**What you need to do**
Reproduce every line of text in the records below word for word, leaving out the pictures.

**Given records**
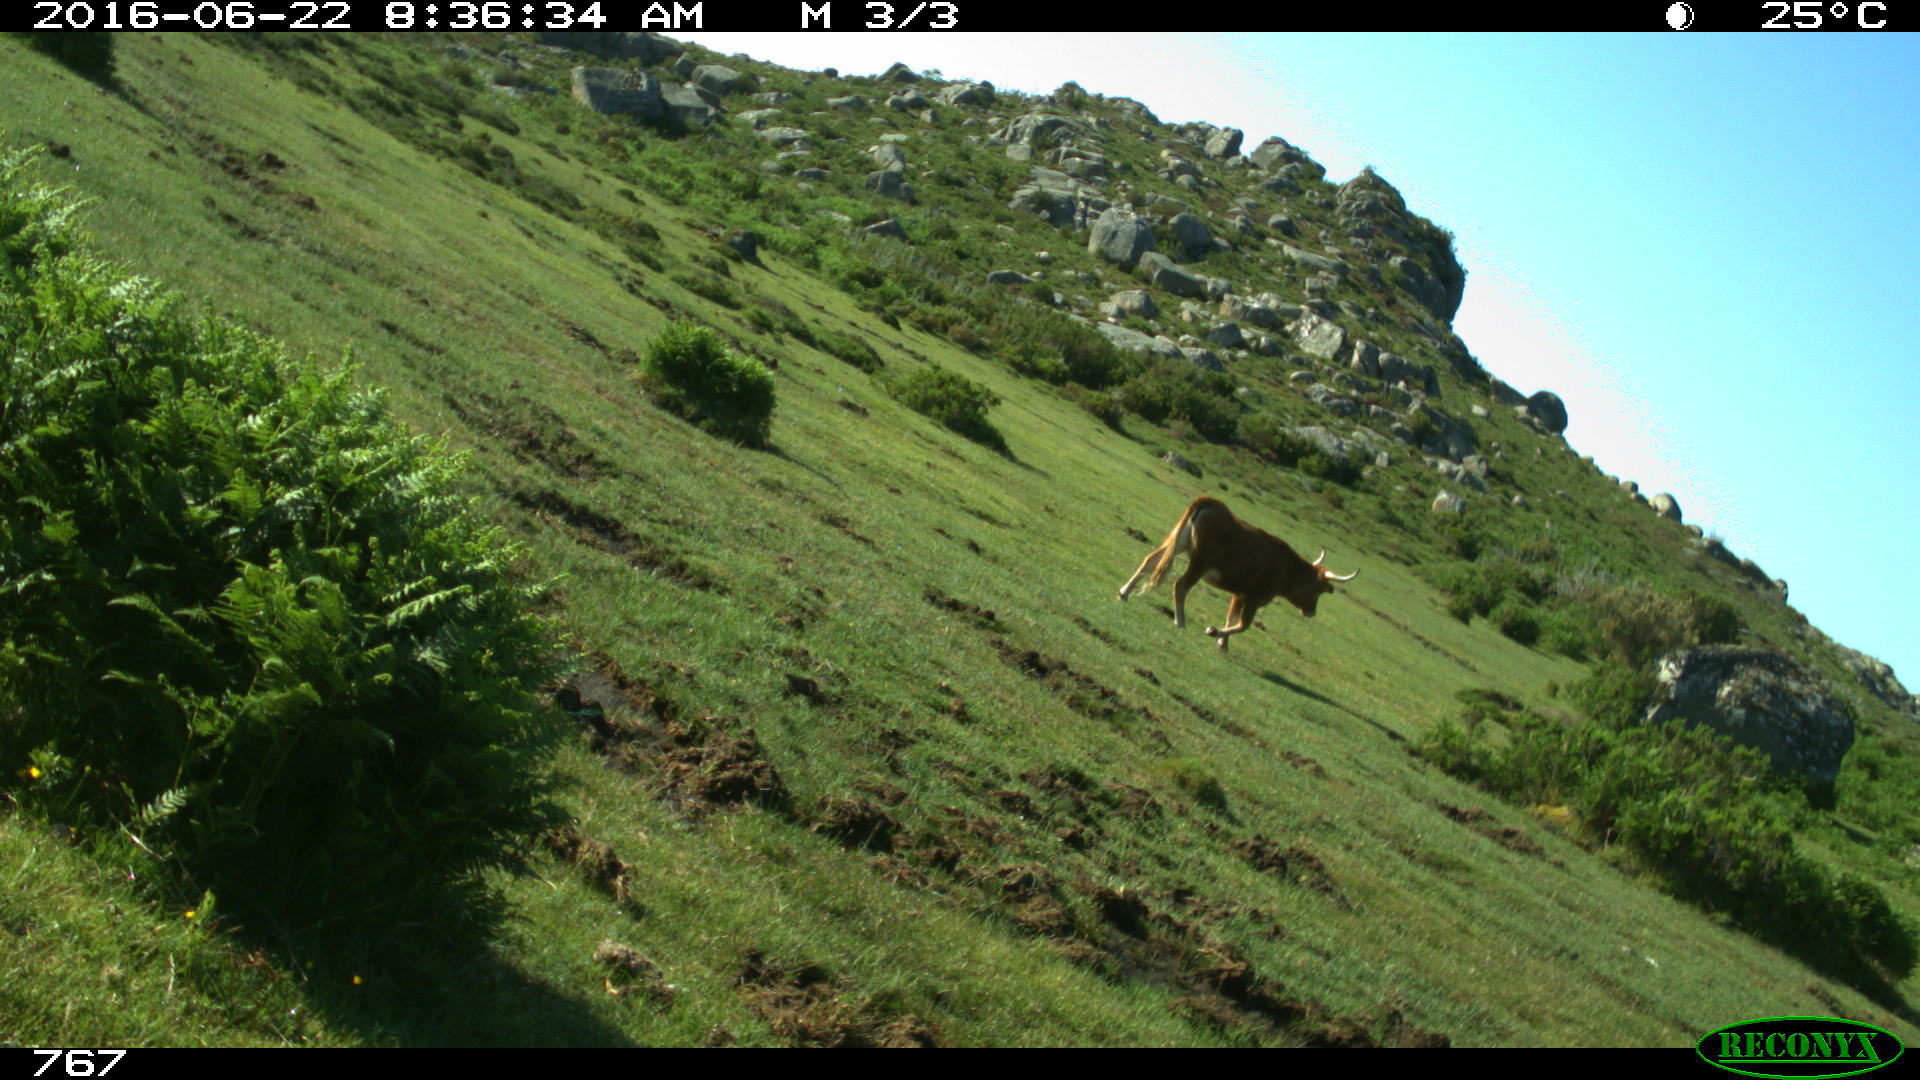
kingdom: Animalia
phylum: Chordata
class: Mammalia
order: Artiodactyla
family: Bovidae
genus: Bos
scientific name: Bos taurus
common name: Domesticated cattle
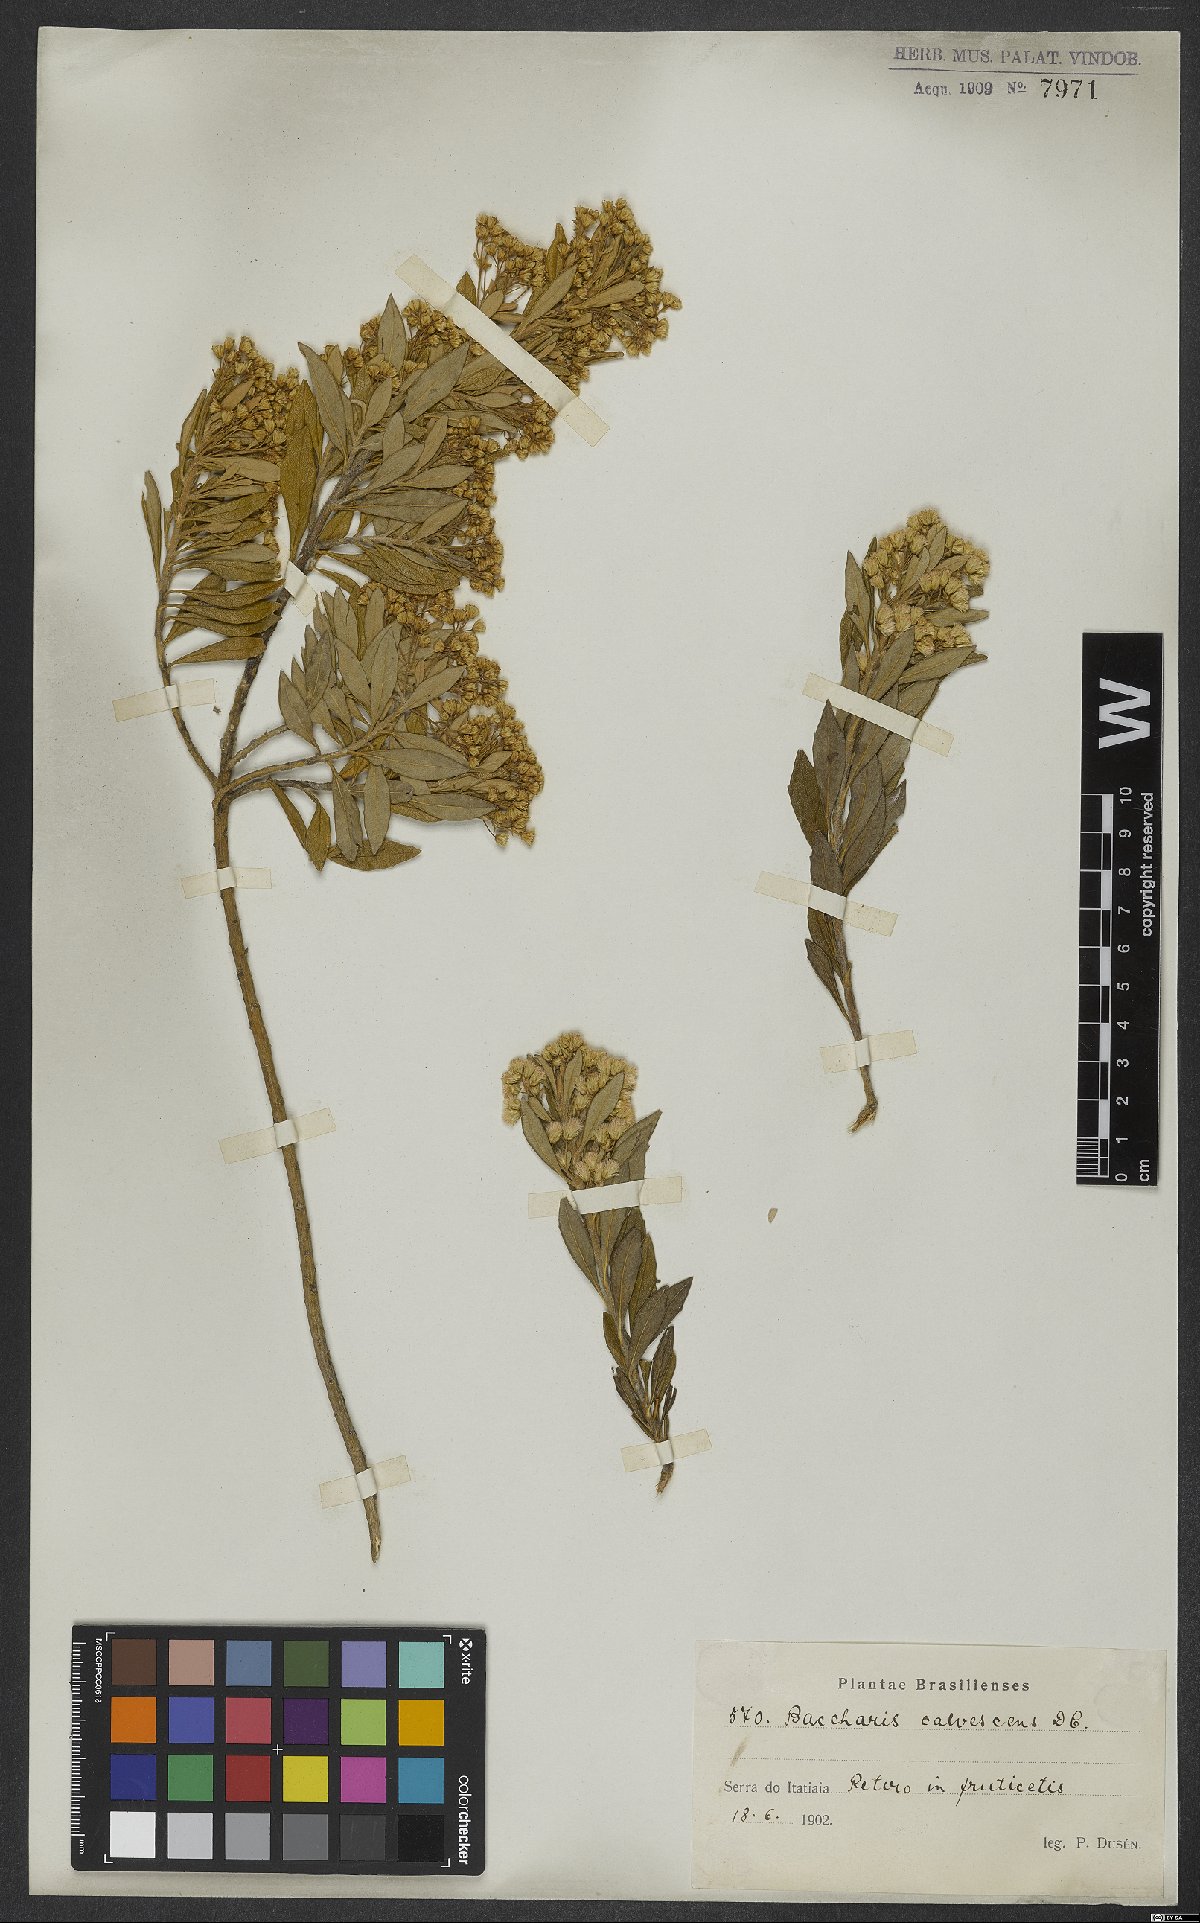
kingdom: Plantae
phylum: Tracheophyta
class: Magnoliopsida
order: Asterales
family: Asteraceae
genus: Baccharis
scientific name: Baccharis calvescens
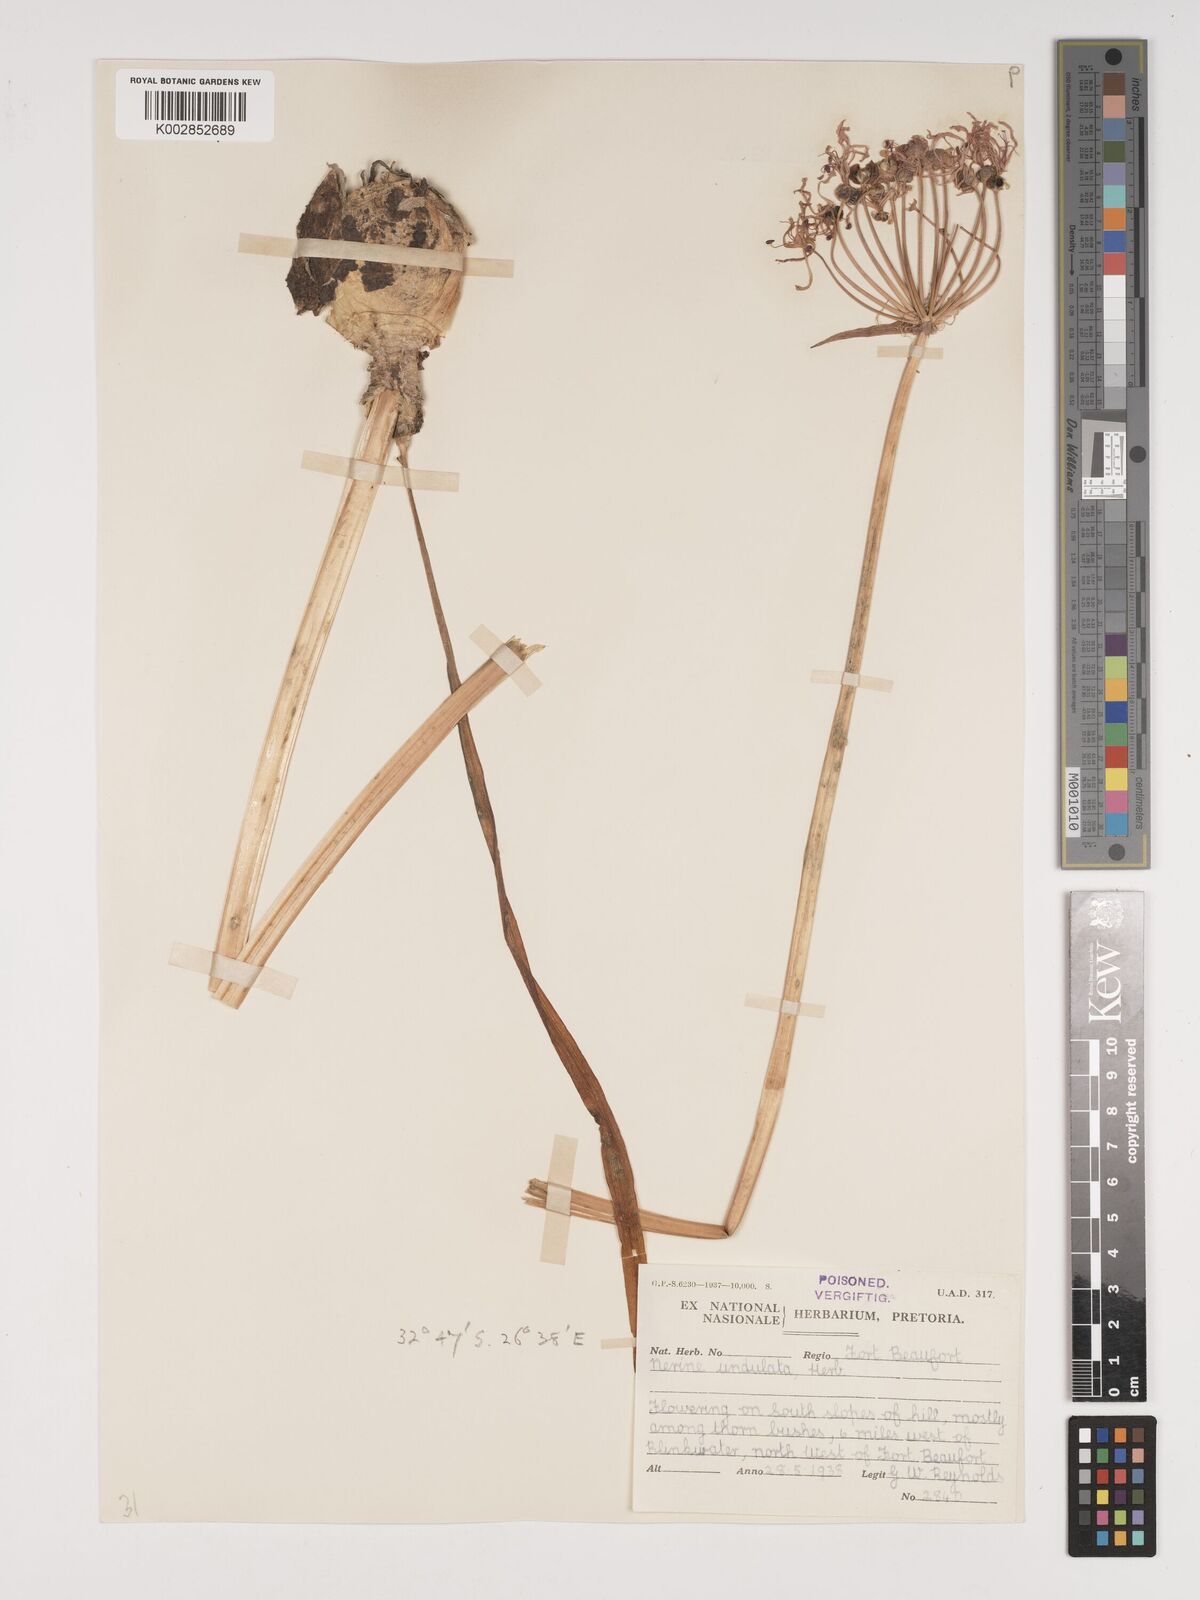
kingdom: Plantae
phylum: Tracheophyta
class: Liliopsida
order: Asparagales
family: Amaryllidaceae
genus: Nerine
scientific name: Nerine undulata
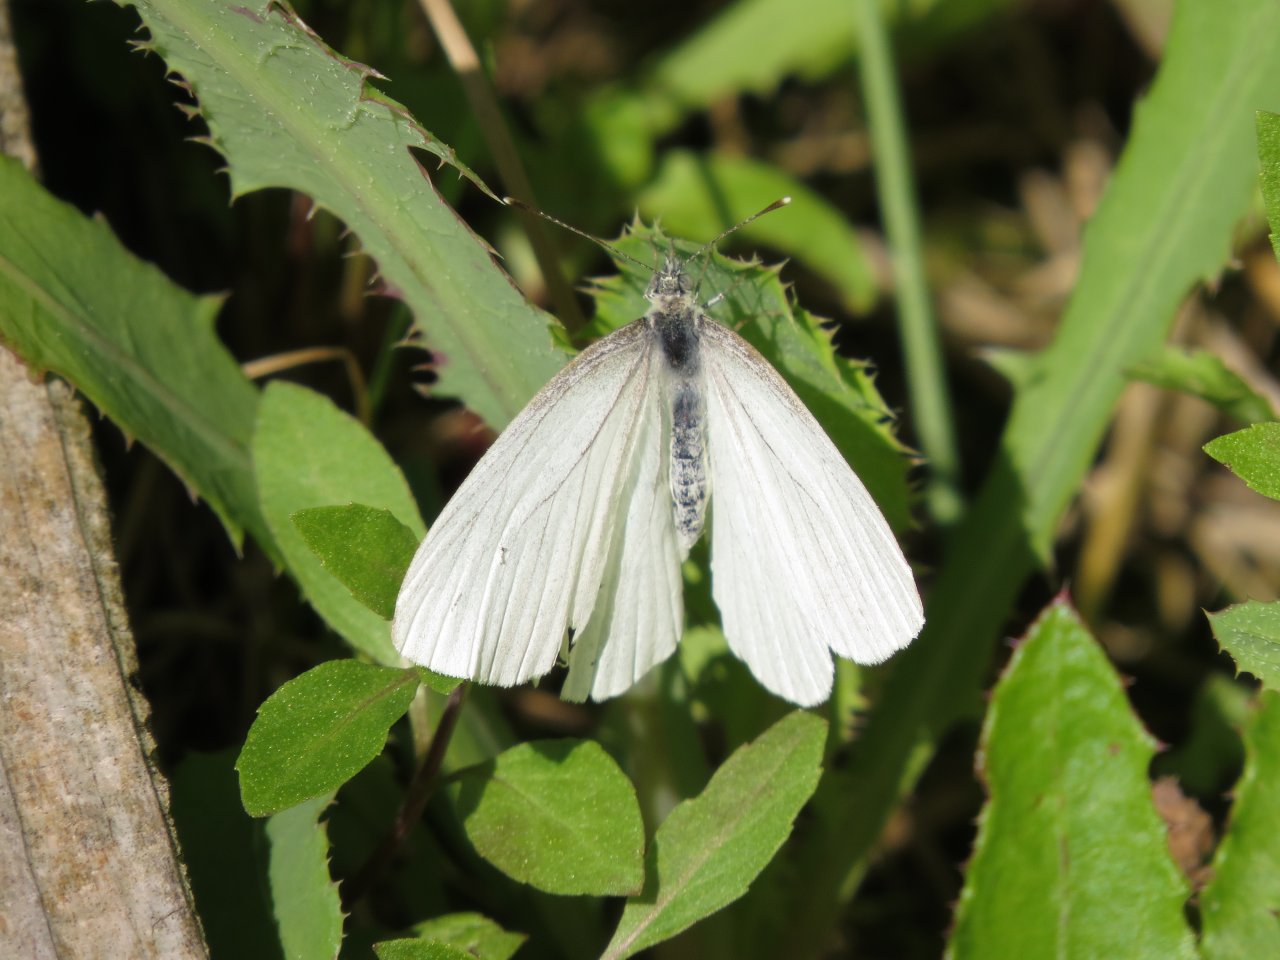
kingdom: Animalia
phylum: Arthropoda
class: Insecta
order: Lepidoptera
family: Pieridae
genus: Pieris
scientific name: Pieris oleracea
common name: Mustard White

**Answer to the problem**
kingdom: Animalia
phylum: Chordata
class: Mammalia
order: Artiodactyla
family: Bovidae
genus: Bos
scientific name: Bos taurus
common name: Domesticated cattle
kingdom: Plantae
phylum: Tracheophyta
class: Magnoliopsida
order: Asterales
family: Asteraceae
genus: Baccharis
scientific name: Baccharis calvescens
kingdom: Plantae
phylum: Tracheophyta
class: Liliopsida
order: Asparagales
family: Amaryllidaceae
genus: Nerine
scientific name: Nerine undulata
kingdom: Animalia
phylum: Arthropoda
class: Insecta
order: Lepidoptera
family: Pieridae
genus: Pieris
scientific name: Pieris oleracea
common name: Mustard White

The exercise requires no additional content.